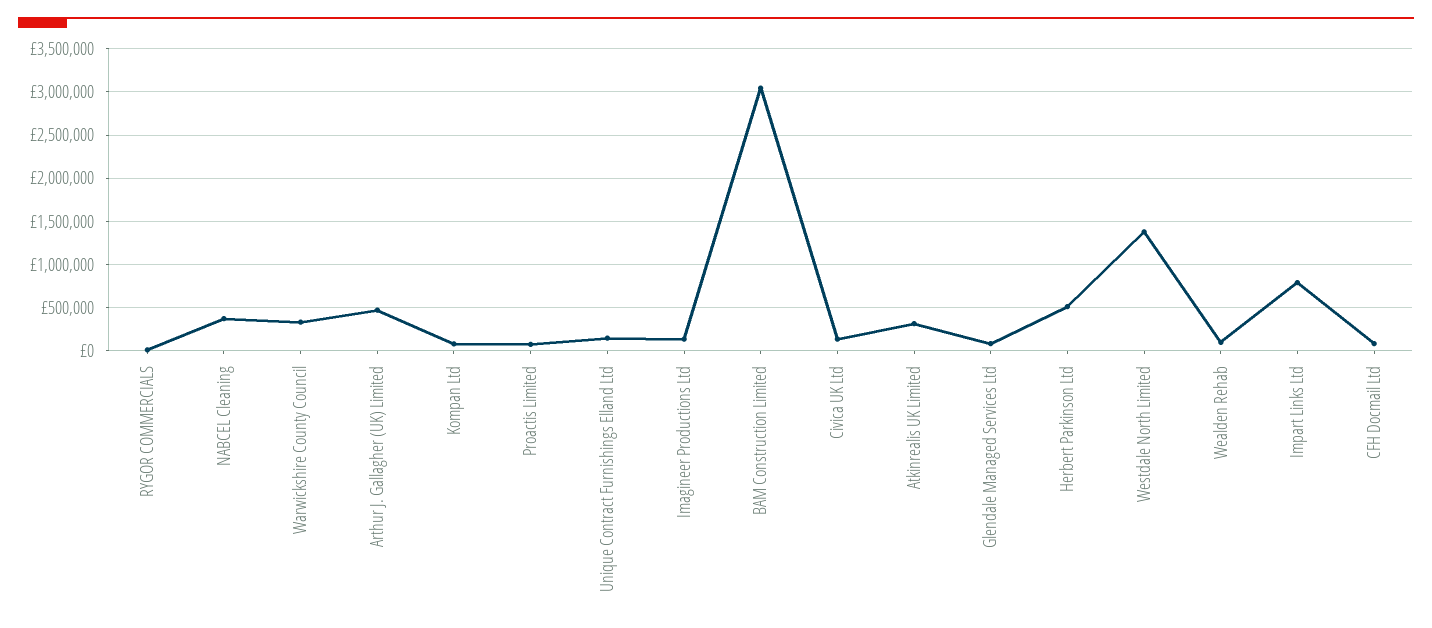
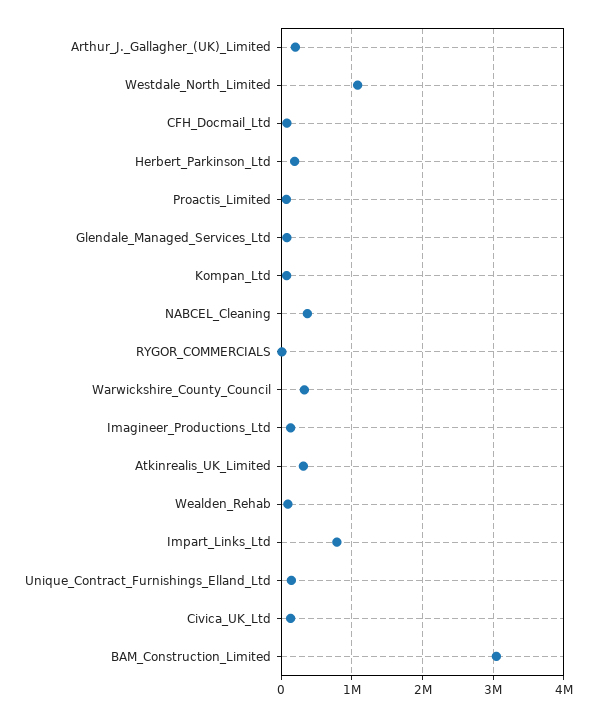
  {
    "RYGOR COMMERCIALS": 0,
    "NABCEL Cleaning": 400000,
    "Warwickshire County Council": 300000,
-   "Arthur J. Gallagher (UK) Limited": 500000,
+   "Arthur J. Gallagher (UK) Limited": 200000,
    "Kompan Ltd": 100000,
    "Proactis Limited": 100000,
    "Unique Contract Furnishings Elland Ltd": 100000,
    "Imagineer Productions Ltd": 100000,
    "BAM Construction Limited": 3000000,
    "Civica UK Ltd": 100000,
    "Atkinrealis UK Limited": 300000,
    "Glendale Managed Services Ltd": 100000,
-   "Herbert Parkinson Ltd": 500000,
+   "Herbert Parkinson Ltd": 200000,
-   "Westdale North Limited": 1400000,
+   "Westdale North Limited": 1100000,
    "Wealden Rehab": 100000,
    "Impart Links Ltd": 800000,
    "CFH Docmail Ltd": 100000
  }

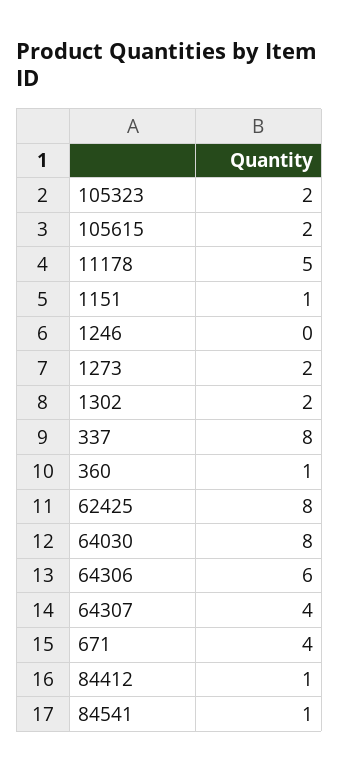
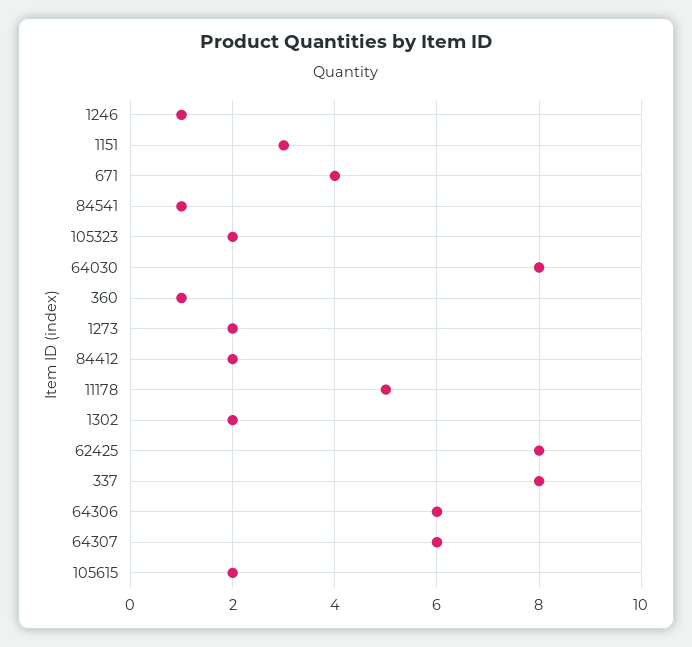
  {
    "105323": 2,
    "105615": 2,
    "11178": 5,
-   "1151": 1,
+   "1151": 3,
-   "1246": 0,
+   "1246": 1,
    "1273": 2,
    "1302": 2,
    "337": 8,
    "360": 1,
    "62425": 8,
    "64030": 8,
    "64306": 6,
-   "64307": 4,
+   "64307": 6,
    "671": 4,
-   "84412": 1,
+   "84412": 2,
    "84541": 1
  }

------------

Assigned task:
Every line of the material must be returned verbatim, and pictures must be left behind.

Final answer:
  {
    "RYGOR COMMERCIALS": 0,
    "NABCEL Cleaning": 400000,
    "Warwickshire County Council": 300000,
-   "Arthur J. Gallagher (UK) Limited": 500000,
+   "Arthur J. Gallagher (UK) Limited": 200000,
    "Kompan Ltd": 100000,
    "Proactis Limited": 100000,
    "Unique Contract Furnishings Elland Ltd": 100000,
    "Imagineer Productions Ltd": 100000,
    "BAM Construction Limited": 3000000,
    "Civica UK Ltd": 100000,
    "Atkinrealis UK Limited": 300000,
    "Glendale Managed Services Ltd": 100000,
-   "Herbert Parkinson Ltd": 500000,
+   "Herbert Parkinson Ltd": 200000,
-   "Westdale North Limited": 1400000,
+   "Westdale North Limited": 1100000,
    "Wealden Rehab": 100000,
    "Impart Links Ltd": 800000,
    "CFH Docmail Ltd": 100000
  }

  {
    "105323": 2,
    "105615": 2,
    "11178": 5,
-   "1151": 1,
+   "1151": 3,
-   "1246": 0,
+   "1246": 1,
    "1273": 2,
    "1302": 2,
    "337": 8,
    "360": 1,
    "62425": 8,
    "64030": 8,
    "64306": 6,
-   "64307": 4,
+   "64307": 6,
    "671": 4,
-   "84412": 1,
+   "84412": 2,
    "84541": 1
  }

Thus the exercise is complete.